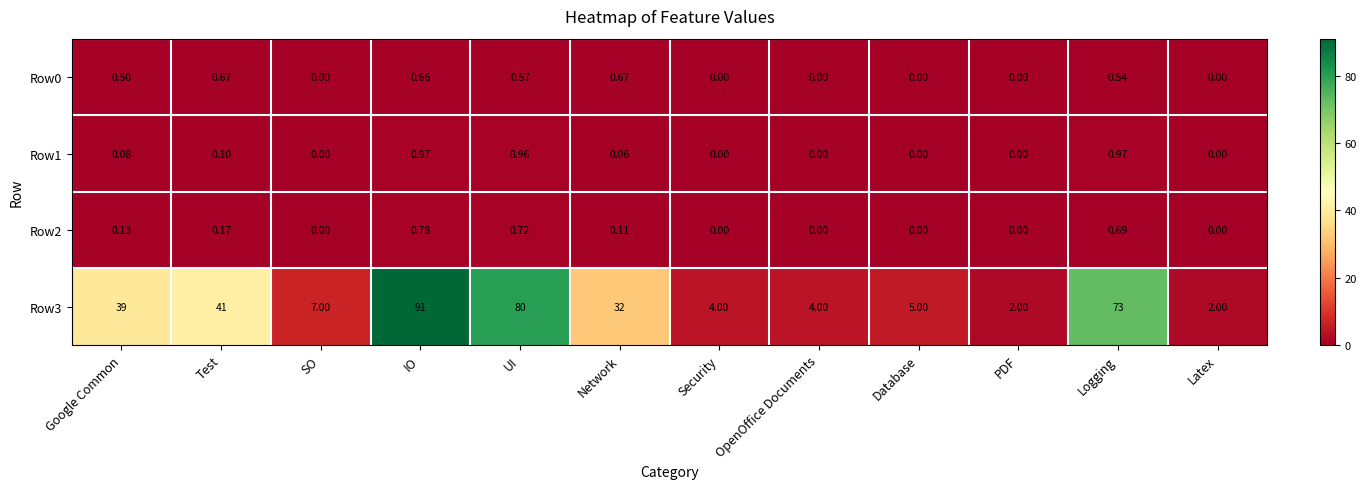

Which category has the highest value in the Row2 series?

IO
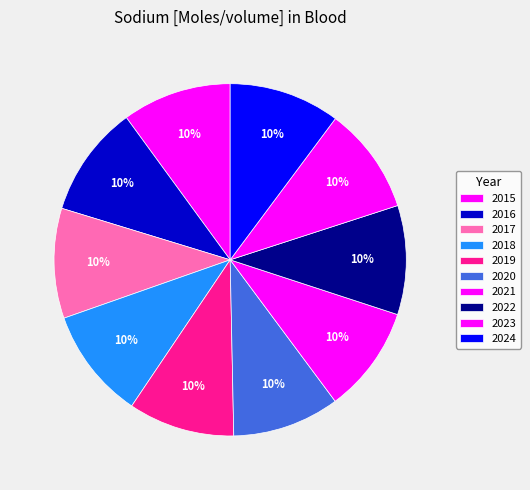

Count the number of slices in the pie.

10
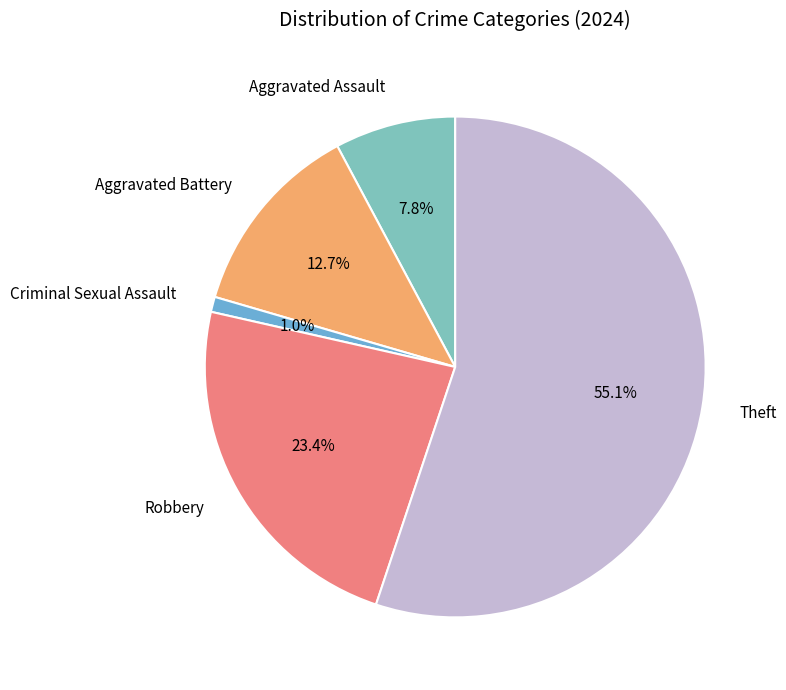

To the nearest percent, what portion does Robbery represent?

23%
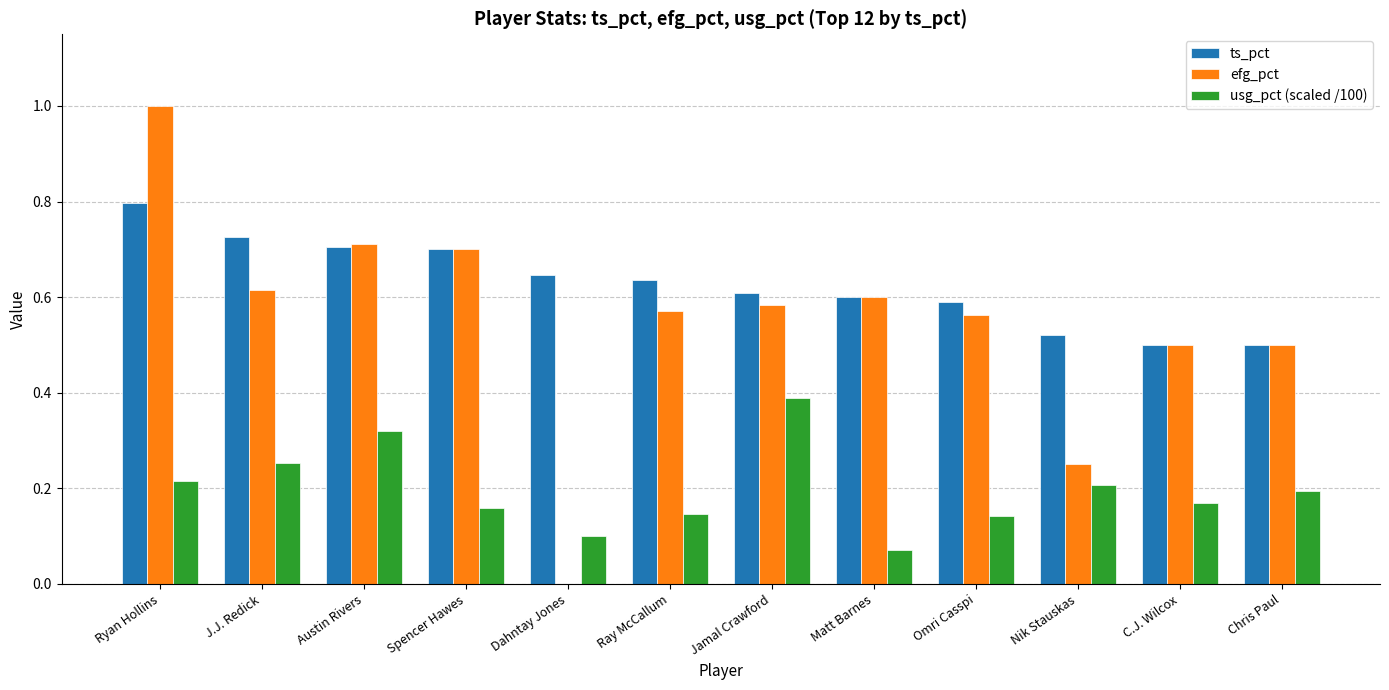

Which series has the largest total across all categories?

ts_pct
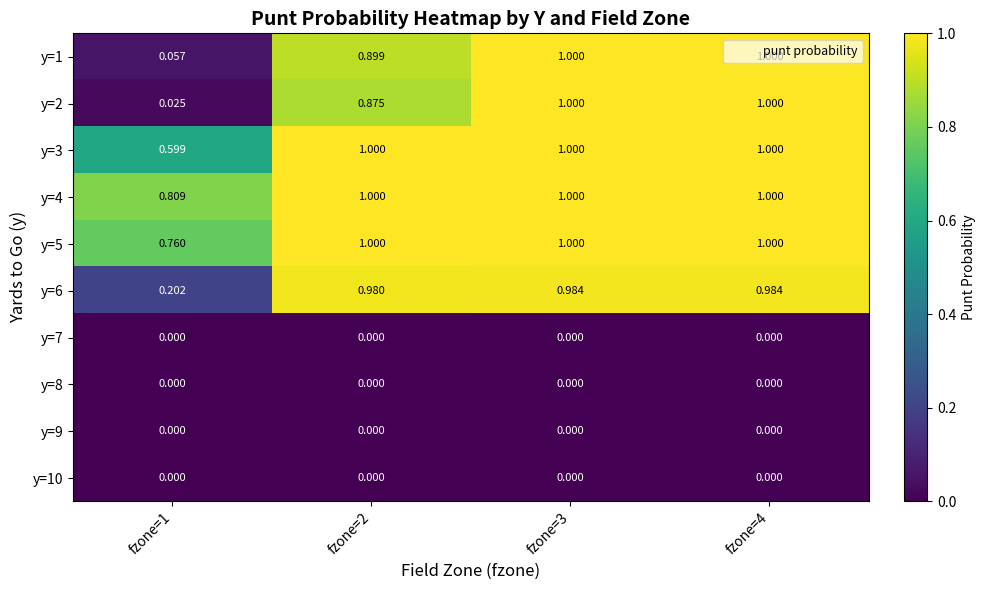

At how many categories does at least one series exceed 0?

4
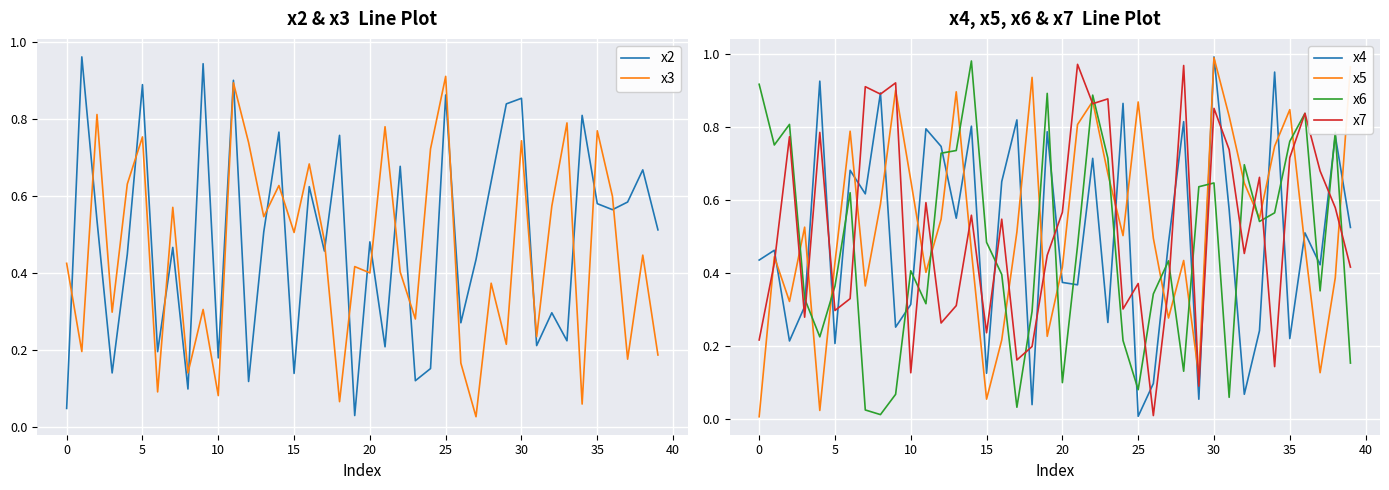

What is the label of the 1st point from the right?

39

* [The problem]: Rewrite every line of the rows above as a Markdown table with the columns Number and Line, numbering them in order and skipping blank lines. Leave the pictures out.

* [Response to this exercise]:
| Number | Line |
|---|---|
| 1 | Which category has the highest value in the Row2 series? |
| 2 | IO |
| 3 | Count the number of slices in the pie. |
| 4 | 10 |
| 5 | To the nearest percent, what portion does Robbery represent? |
| 6 | 23% |
| 7 | Which series has the largest total across all categories? |
| 8 | ts_pct |
| 9 | At how many categories does at least one series exceed 0? |
| 10 | 4 |
| 11 | What is the label of the 1st point from the right? |
| 12 | 39 |